TASK OBJECTIVE
Restate the data below word for word, keeping each line intact.

========

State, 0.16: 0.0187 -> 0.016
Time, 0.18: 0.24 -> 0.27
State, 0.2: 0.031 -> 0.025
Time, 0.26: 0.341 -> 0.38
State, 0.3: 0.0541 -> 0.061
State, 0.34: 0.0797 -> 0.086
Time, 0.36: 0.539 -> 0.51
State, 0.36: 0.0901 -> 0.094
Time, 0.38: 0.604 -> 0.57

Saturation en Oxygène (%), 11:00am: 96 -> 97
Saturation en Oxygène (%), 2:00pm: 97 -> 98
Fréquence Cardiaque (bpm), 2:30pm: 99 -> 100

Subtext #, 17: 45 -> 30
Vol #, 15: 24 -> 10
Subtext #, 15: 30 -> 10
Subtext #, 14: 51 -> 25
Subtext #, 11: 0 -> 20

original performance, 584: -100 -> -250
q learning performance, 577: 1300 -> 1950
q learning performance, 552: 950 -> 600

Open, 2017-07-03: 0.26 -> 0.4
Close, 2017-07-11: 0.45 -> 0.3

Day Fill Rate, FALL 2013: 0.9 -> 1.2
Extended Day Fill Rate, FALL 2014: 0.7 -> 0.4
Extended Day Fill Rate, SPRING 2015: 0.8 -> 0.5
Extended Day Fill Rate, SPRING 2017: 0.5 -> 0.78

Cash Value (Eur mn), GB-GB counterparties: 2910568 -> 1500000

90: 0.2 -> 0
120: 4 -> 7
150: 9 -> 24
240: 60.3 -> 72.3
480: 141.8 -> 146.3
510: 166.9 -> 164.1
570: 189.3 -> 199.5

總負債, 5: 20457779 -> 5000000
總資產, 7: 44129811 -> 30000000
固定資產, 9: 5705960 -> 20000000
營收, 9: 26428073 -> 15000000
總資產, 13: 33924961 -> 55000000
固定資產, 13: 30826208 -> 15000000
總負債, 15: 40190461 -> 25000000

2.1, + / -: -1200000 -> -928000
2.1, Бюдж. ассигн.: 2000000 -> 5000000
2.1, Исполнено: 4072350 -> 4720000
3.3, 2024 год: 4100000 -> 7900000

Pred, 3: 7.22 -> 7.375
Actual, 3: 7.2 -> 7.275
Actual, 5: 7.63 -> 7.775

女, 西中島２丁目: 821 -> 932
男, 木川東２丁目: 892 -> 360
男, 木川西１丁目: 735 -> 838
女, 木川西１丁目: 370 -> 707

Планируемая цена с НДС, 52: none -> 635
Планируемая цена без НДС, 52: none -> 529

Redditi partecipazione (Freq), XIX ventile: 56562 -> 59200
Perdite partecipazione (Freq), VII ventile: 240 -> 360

========

OUTPUT FOR THIS TASK
State, 0.16: 0.0187 -> 0.016
Time, 0.18: 0.24 -> 0.27
State, 0.2: 0.031 -> 0.025
Time, 0.26: 0.341 -> 0.38
State, 0.3: 0.0541 -> 0.061
State, 0.34: 0.0797 -> 0.086
Time, 0.36: 0.539 -> 0.51
State, 0.36: 0.0901 -> 0.094
Time, 0.38: 0.604 -> 0.57

Saturation en Oxygène (%), 11:00am: 96 -> 97
Saturation en Oxygène (%), 2:00pm: 97 -> 98
Fréquence Cardiaque (bpm), 2:30pm: 99 -> 100

Subtext #, 17: 45 -> 30
Vol #, 15: 24 -> 10
Subtext #, 15: 30 -> 10
Subtext #, 14: 51 -> 25
Subtext #, 11: 0 -> 20

original performance, 584: -100 -> -250
q learning performance, 577: 1300 -> 1950
q learning performance, 552: 950 -> 600

Open, 2017-07-03: 0.26 -> 0.4
Close, 2017-07-11: 0.45 -> 0.3

Day Fill Rate, FALL 2013: 0.9 -> 1.2
Extended Day Fill Rate, FALL 2014: 0.7 -> 0.4
Extended Day Fill Rate, SPRING 2015: 0.8 -> 0.5
Extended Day Fill Rate, SPRING 2017: 0.5 -> 0.78

Cash Value (Eur mn), GB-GB counterparties: 2910568 -> 1500000

90: 0.2 -> 0
120: 4 -> 7
150: 9 -> 24
240: 60.3 -> 72.3
480: 141.8 -> 146.3
510: 166.9 -> 164.1
570: 189.3 -> 199.5

總負債, 5: 20457779 -> 5000000
總資產, 7: 44129811 -> 30000000
固定資產, 9: 5705960 -> 20000000
營收, 9: 26428073 -> 15000000
總資產, 13: 33924961 -> 55000000
固定資產, 13: 30826208 -> 15000000
總負債, 15: 40190461 -> 25000000

2.1, + / -: -1200000 -> -928000
2.1, Бюдж. ассигн.: 2000000 -> 5000000
2.1, Исполнено: 4072350 -> 4720000
3.3, 2024 год: 4100000 -> 7900000

Pred, 3: 7.22 -> 7.375
Actual, 3: 7.2 -> 7.275
Actual, 5: 7.63 -> 7.775

女, 西中島２丁目: 821 -> 932
男, 木川東２丁目: 892 -> 360
男, 木川西１丁目: 735 -> 838
女, 木川西１丁目: 370 -> 707

Планируемая цена с НДС, 52: none -> 635
Планируемая цена без НДС, 52: none -> 529

Redditi partecipazione (Freq), XIX ventile: 56562 -> 59200
Perdite partecipazione (Freq), VII ventile: 240 -> 360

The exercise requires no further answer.